#### [WHAT TO PRODUCE]
When you transcribe the data below, reproduce every line exactly and leave each picture out.

** Opening INFORMATION block **

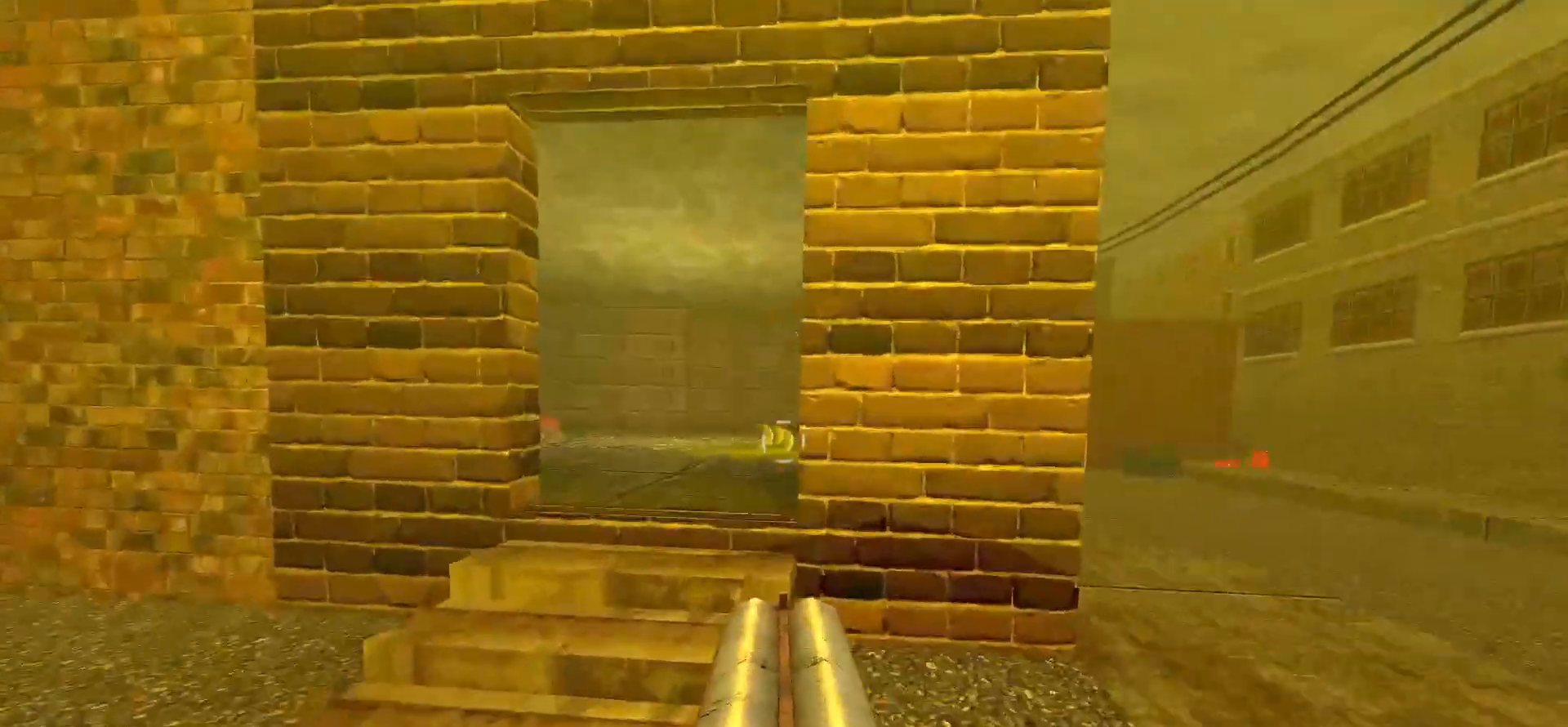
{"keys": ["a", "w"], "mouse": [], "events": [[133, "a", "up"], [183, "d", "down"], [317, "d", "up"], [367, "a", "down"]]}
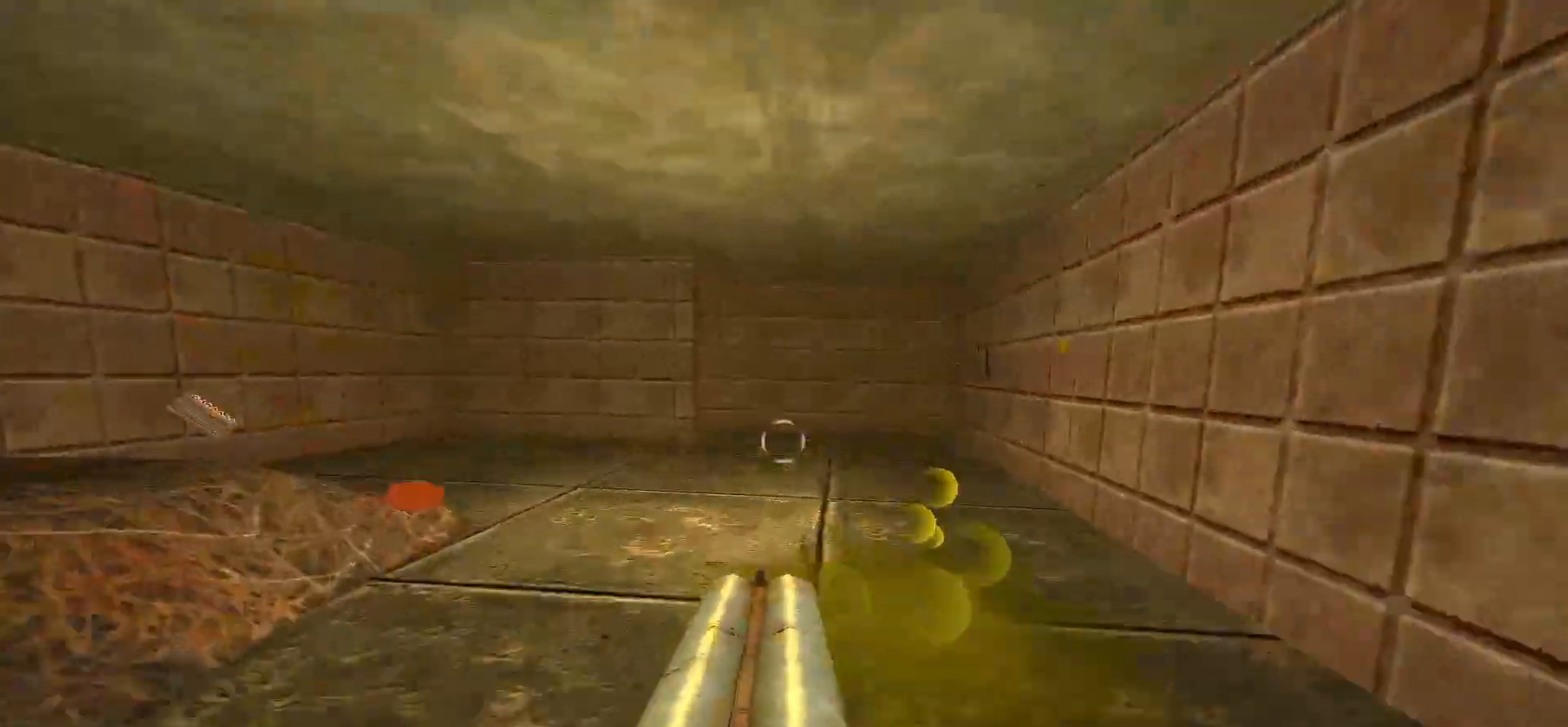
{"keys": ["d", "w"], "mouse": [], "events": [[67, "space", "down"], [117, "a", "up"], [217, "space", "up"], [250, "d", "down"]]}
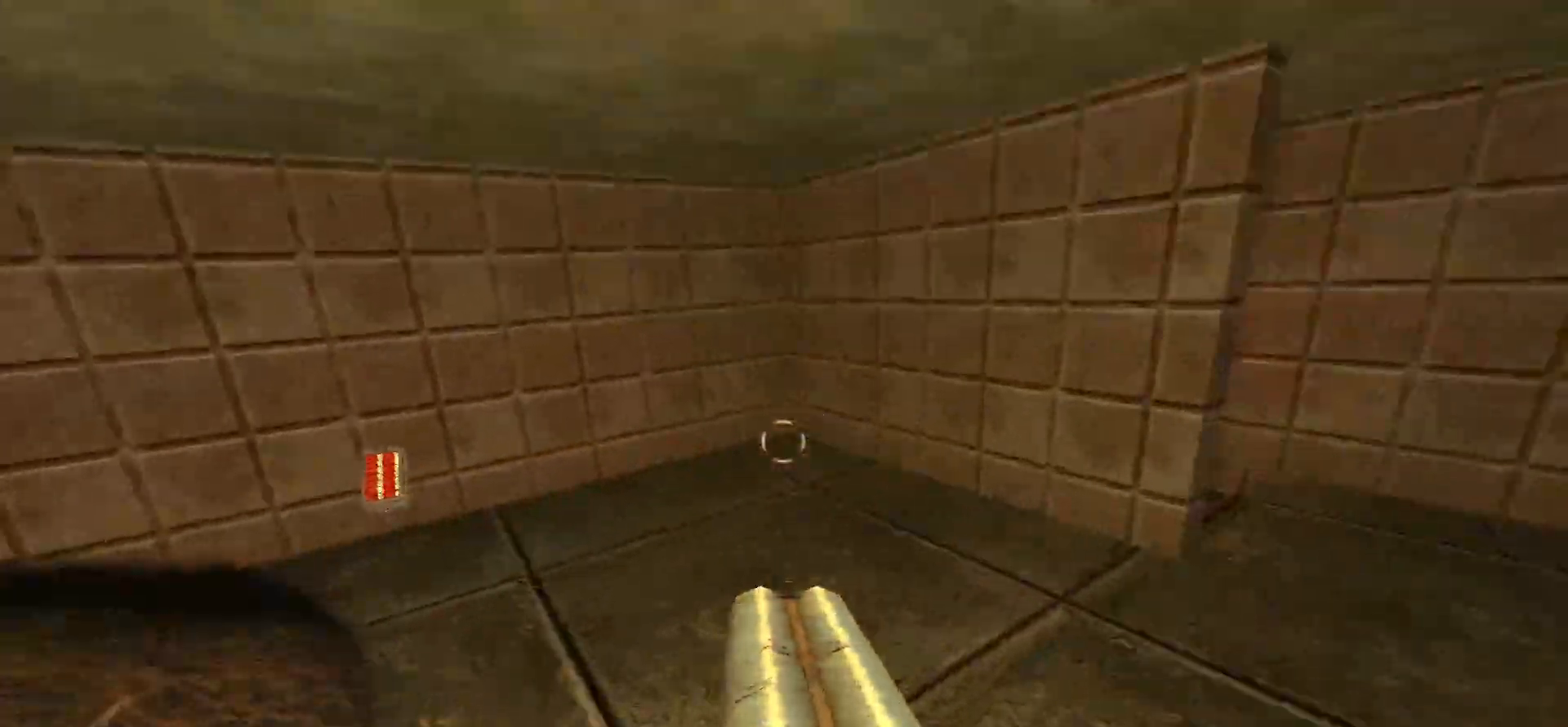
{"keys": ["d", "w"], "mouse": [], "events": [[83, "d", "up"], [83, "w", "up"], [283, "d", "down"], [283, "w", "down"]]}
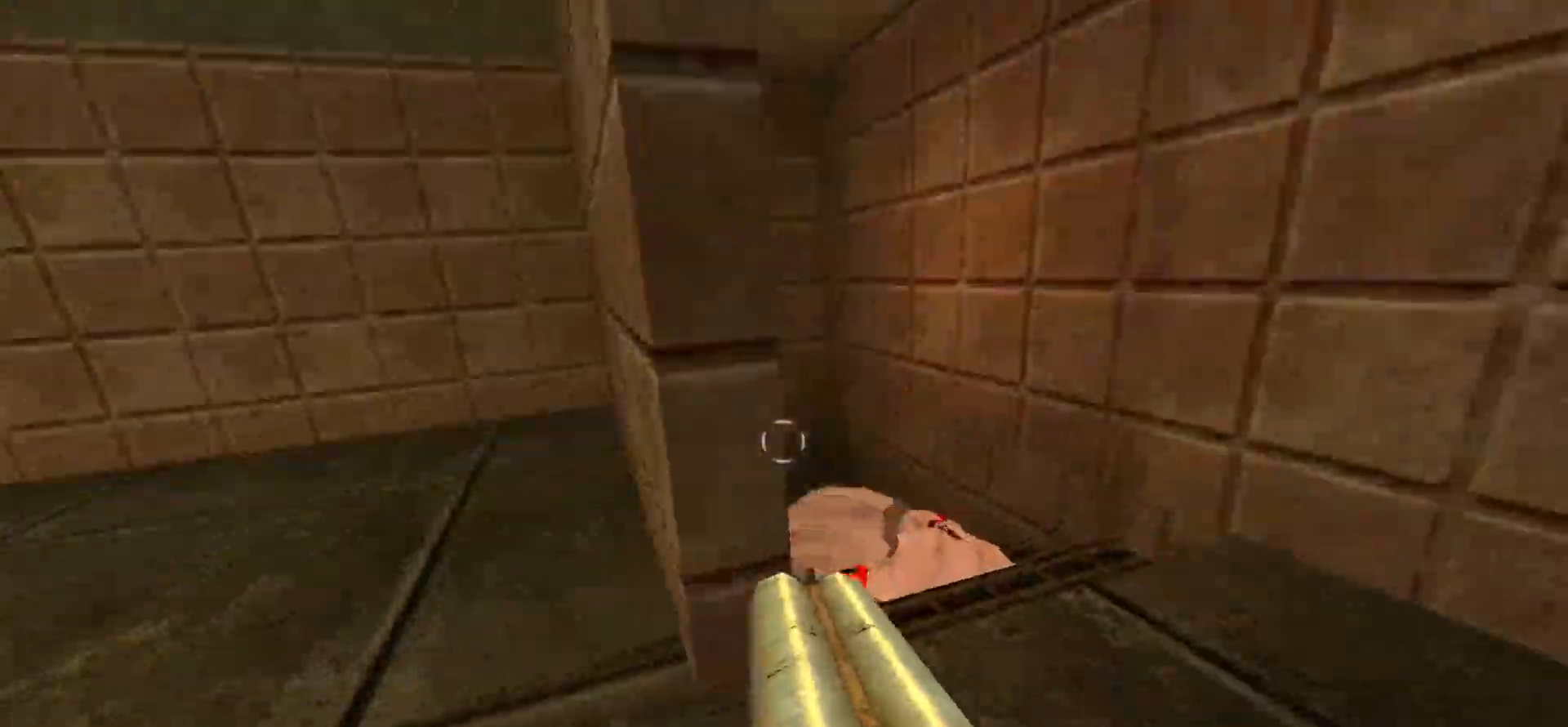
{"keys": ["w"], "mouse": [], "events": [[17, "d", "up"], [17, "w", "up"], [150, "w", "down"]]}
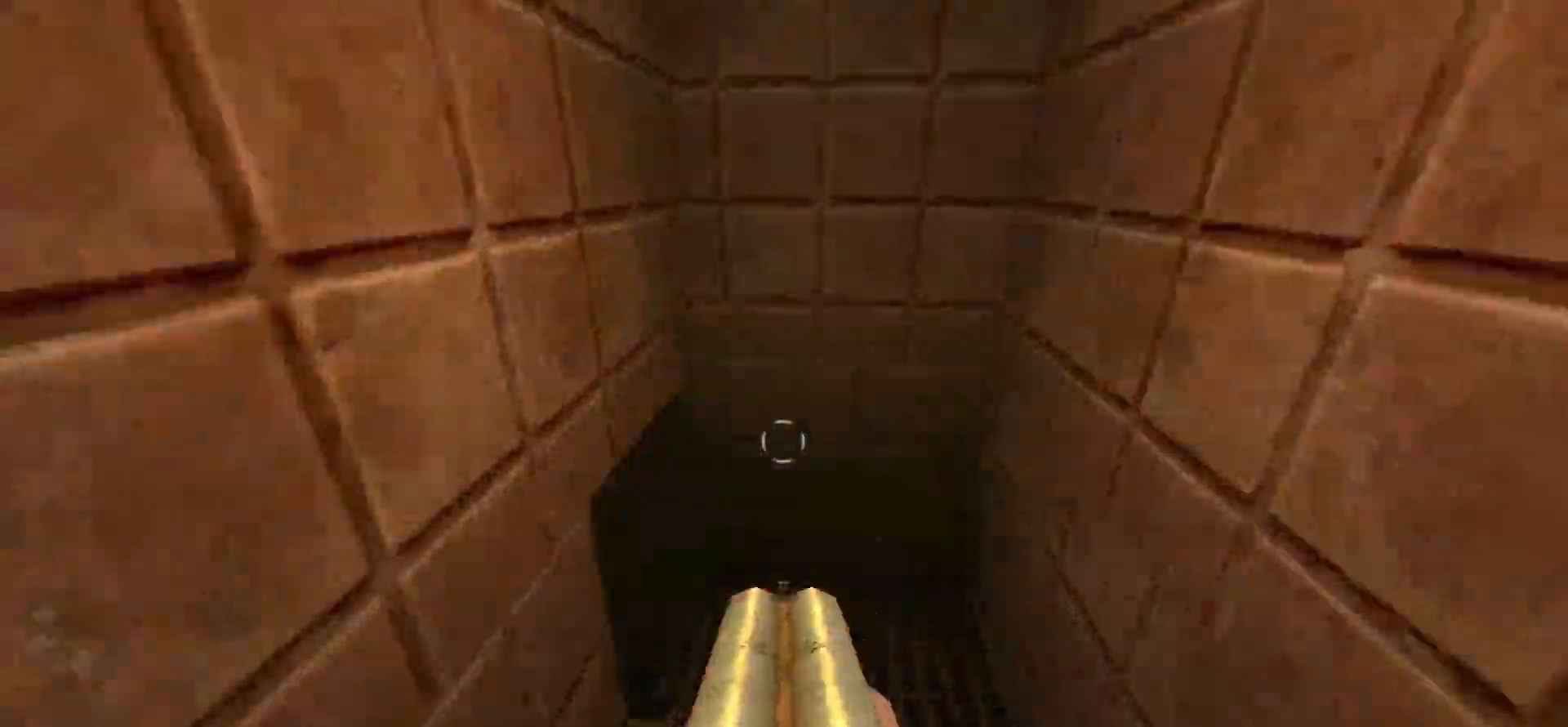
{"keys": ["f"], "mouse": [], "events": [[33, "d", "down"], [117, "w", "up"], [167, "d", "up"], [500, "f", "down"]]}
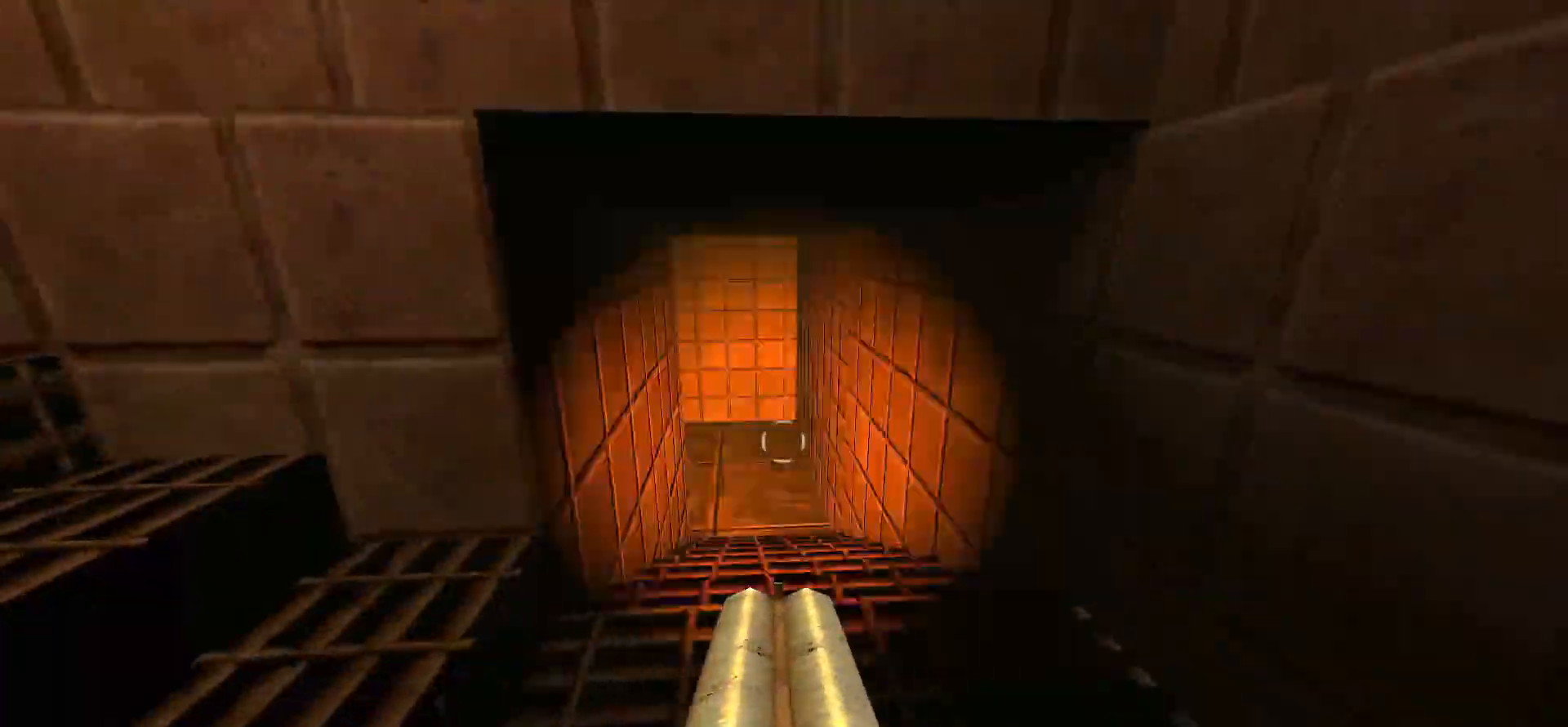
{"keys": ["w"], "mouse": [], "events": [[100, "f", "up"], [183, "w", "down"]]}
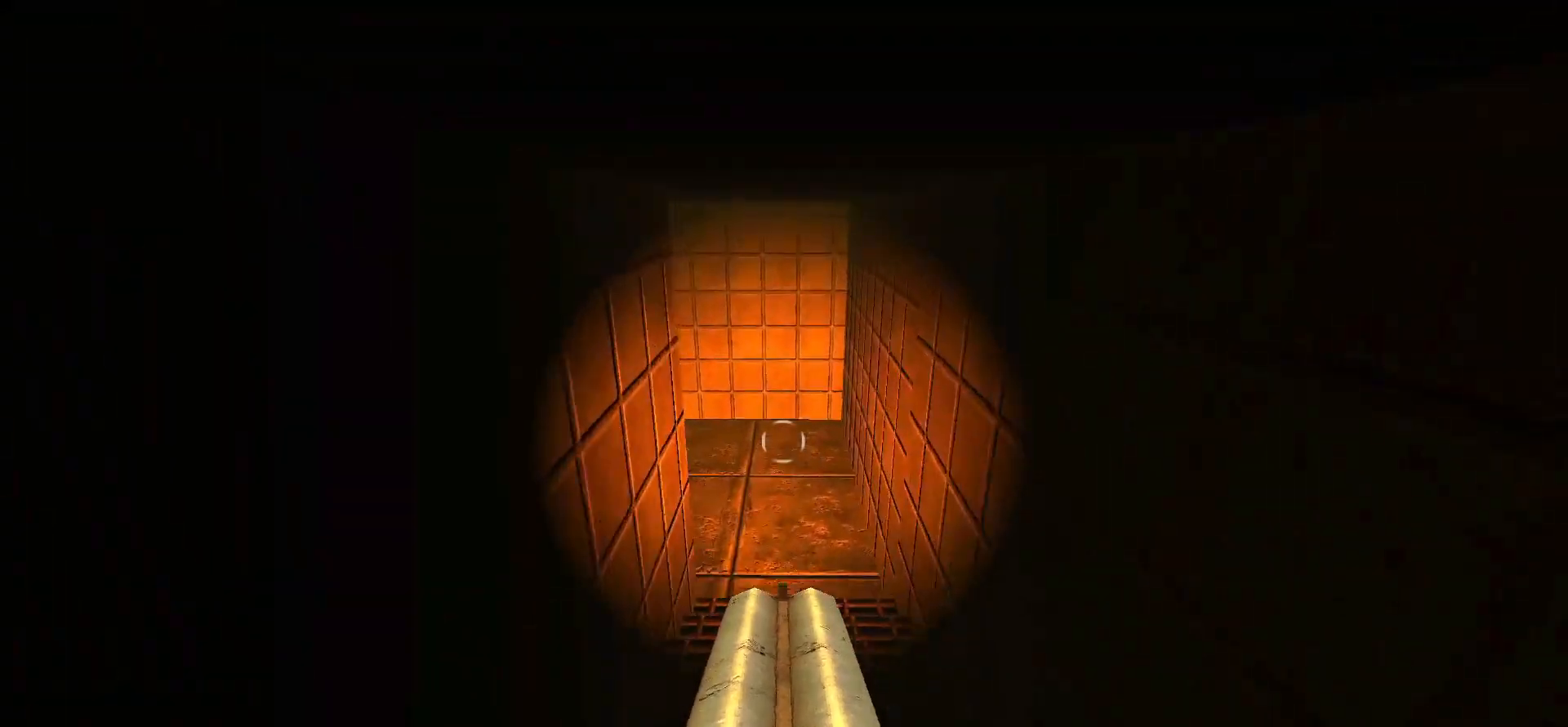
{"keys": ["d", "w"], "mouse": [], "events": [[100, "d", "down"]]}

** Closing INFORMATION block **

#### [REPLY TO THE TASK]
{"keys": ["a", "w"], "mouse": [], "events": [[133, "a", "up"], [183, "d", "down"], [317, "d", "up"], [367, "a", "down"]]}
{"keys": ["d", "w"], "mouse": [], "events": [[67, "space", "down"], [117, "a", "up"], [217, "space", "up"], [250, "d", "down"]]}
{"keys": ["d", "w"], "mouse": [], "events": [[83, "d", "up"], [83, "w", "up"], [283, "d", "down"], [283, "w", "down"]]}
{"keys": ["w"], "mouse": [], "events": [[17, "d", "up"], [17, "w", "up"], [150, "w", "down"]]}
{"keys": ["f"], "mouse": [], "events": [[33, "d", "down"], [117, "w", "up"], [167, "d", "up"], [500, "f", "down"]]}
{"keys": ["w"], "mouse": [], "events": [[100, "f", "up"], [183, "w", "down"]]}
{"keys": ["d", "w"], "mouse": [], "events": [[100, "d", "down"]]}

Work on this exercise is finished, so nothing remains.